REPORT
More than a week since he announed his return to frontline politics, former prime minister Ehud Barak has still not chosen a name for his new party.
But he is already in full campaign mode, hiring advisors and enlisting new candidates.
On Tuesday he announced the arrival of Noa Rothman, the granddaughter of slain prime minister Yitzhak Rabin. Ms Rothman follows prominent Labor party member Ya-Ya Fink and Sagit Peretz-Deri, a lawyer and activist who was until recently a member of Jewish Home.
Mr Barak is also giving combative interviews and releasing campaign videos daily, most of them lambasting Prime Minister Benjamin Netanyahu — but also with some sly digs at his rivals in the opposition.
For the other centre-left parties, matters are less frenetic. On Tuesday, under half of Labour Party members turned out to vote for their new leader.
Three candidates were on the ballot and 47 per cent voted for Amir Peretz, who led the party between 2005 and 2007 and served as defence minister in Ehud Olmert’s Kadima government.

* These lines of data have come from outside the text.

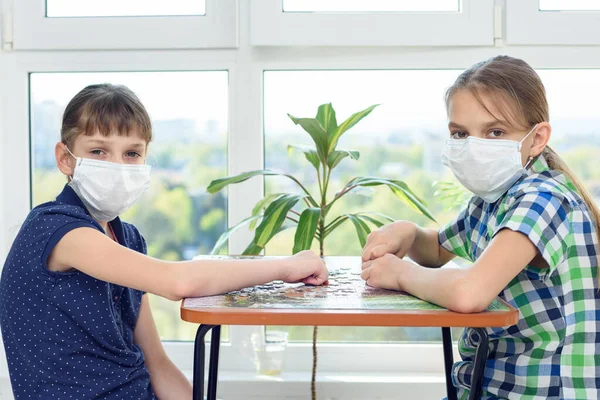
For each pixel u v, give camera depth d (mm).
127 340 1202
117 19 1707
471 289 880
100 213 1171
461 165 1086
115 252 1020
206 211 1773
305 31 1674
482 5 1665
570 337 1012
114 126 1118
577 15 1664
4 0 1720
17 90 1737
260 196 1741
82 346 1080
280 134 1755
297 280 1065
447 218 1757
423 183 1755
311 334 1795
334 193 1761
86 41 1708
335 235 1768
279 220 1407
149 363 1292
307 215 1405
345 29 1674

The other candidates, Stav Shaffir and Itzik Shmuli, representatives of a much younger generation of Labour activists, who came to prominence in the social justice protests of 2011, made do with just over a quarter of the vote each.
As Mr Peretz arrived on Wednesday at party headquarters to give his victory speech, the rather small crowd assembled did not greet him with the customary chants of “the next prime minister is coming!”.
Labour plummeted to just six seats in April’s election and no-one in the party that ruled Israel for half its history has any illusions that it will be forming a government in the foreseeable future.
But even if Mr Peretz succeeds in creating some momentum for Labour, the opposition’s main problem is of having too many parties playing on the centre-left field.
The new leader of Meretz elected last week, Nitzan Horowitz, has long been a vocal supporter of Meretz and Labour running together in a joint list. Mr Barak has also called for “new connections” and said repeatedly that this was his intention in launching the new party.
But a partnership between Labour and the Barak party will be difficult to achieve.
Mr Barak made his previous comeback in 2007 by beating Mr Peretz and removing him from the Defence Ministry. Four years later, when most of the party members opposed remaining in coalition with Benjamin Netanyahu’s Likud, Mr Barak broke away from the party with four other MKs.
There is disquiet too in the other main opposition party, Blue & White, where the factions that formed the party less than five months ago are at war with each other. Moshe Yaalon, number three in the alliance and leader of the Telem party, has criticised the prime ministerial job share agreed between leader Benny Gantz and number two Yair Lapid.
Mr Yaalon claims that it weakens Blue & White’s appeal.
Meanwhile, members of Mr Lapid’s Yesh Atid party are insisting they remain in charge of the joint party’s campaigning machine, despite claims that it is too narrowly focused on its own core vote rather than broadening Blue & White’s message further.